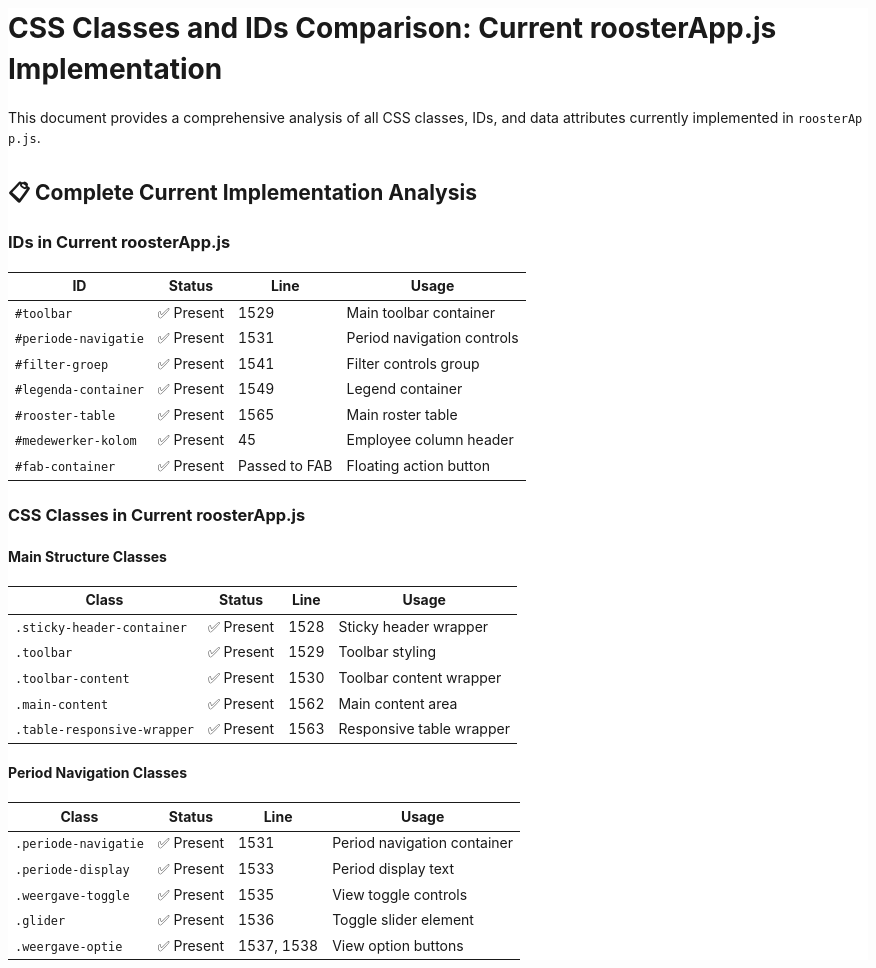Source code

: # CSS Classes and IDs Comparison: Current roosterApp.js Implementation

This document provides a comprehensive analysis of all CSS classes, IDs, and data attributes currently implemented in `roosterApp.js`.

## 📋 Complete Current Implementation Analysis

### IDs in Current roosterApp.js

| ID | Status | Line | Usage |
|---|---|---|---|
| `#toolbar` | ✅ Present | 1529 | Main toolbar container |
| `#periode-navigatie` | ✅ Present | 1531 | Period navigation controls |
| `#filter-groep` | ✅ Present | 1541 | Filter controls group |
| `#legenda-container` | ✅ Present | 1549 | Legend container |
| `#rooster-table` | ✅ Present | 1565 | Main roster table |
| `#medewerker-kolom` | ✅ Present | 45 | Employee column header |
| `#fab-container` | ✅ Present | Passed to FAB | Floating action button |

### CSS Classes in Current roosterApp.js

#### Main Structure Classes
| Class | Status | Line | Usage |
|---|---|---|---|
| `.sticky-header-container` | ✅ Present | 1528 | Sticky header wrapper |
| `.toolbar` | ✅ Present | 1529 | Toolbar styling |
| `.toolbar-content` | ✅ Present | 1530 | Toolbar content wrapper |
| `.main-content` | ✅ Present | 1562 | Main content area |
| `.table-responsive-wrapper` | ✅ Present | 1563 | Responsive table wrapper |

#### Period Navigation Classes
| Class | Status | Line | Usage |
|---|---|---|---|
| `.periode-navigatie` | ✅ Present | 1531 | Period navigation container |
| `.periode-display` | ✅ Present | 1533 | Period display text |
| `.weergave-toggle` | ✅ Present | 1535 | View toggle controls |
| `.glider` | ✅ Present | 1536 | Toggle slider element |
| `.weergave-optie` | ✅ Present | 1537, 1538 | View option buttons |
■ ■ ■ ■
__WHAT THE TASK REQUIRES__
Return only and exactly the lines from the one that contains "column header |" through the final line of the material above.

__SOLUTION BELOW__
| `#medewerker-kolom` | ✅ Present | 45 | Employee column header |
| `#fab-container` | ✅ Present | Passed to FAB | Floating action button |

### CSS Classes in Current roosterApp.js

#### Main Structure Classes
| Class | Status | Line | Usage |
|---|---|---|---|
| `.sticky-header-container` | ✅ Present | 1528 | Sticky header wrapper |
| `.toolbar` | ✅ Present | 1529 | Toolbar styling |
| `.toolbar-content` | ✅ Present | 1530 | Toolbar content wrapper |
| `.main-content` | ✅ Present | 1562 | Main content area |
| `.table-responsive-wrapper` | ✅ Present | 1563 | Responsive table wrapper |

#### Period Navigation Classes
| Class | Status | Line | Usage |
|---|---|---|---|
| `.periode-navigatie` | ✅ Present | 1531 | Period navigation container |
| `.periode-display` | ✅ Present | 1533 | Period display text |
| `.weergave-toggle` | ✅ Present | 1535 | View toggle controls |
| `.glider` | ✅ Present | 1536 | Toggle slider element |
| `.weergave-optie` | ✅ Present | 1537, 1538 | View option buttons |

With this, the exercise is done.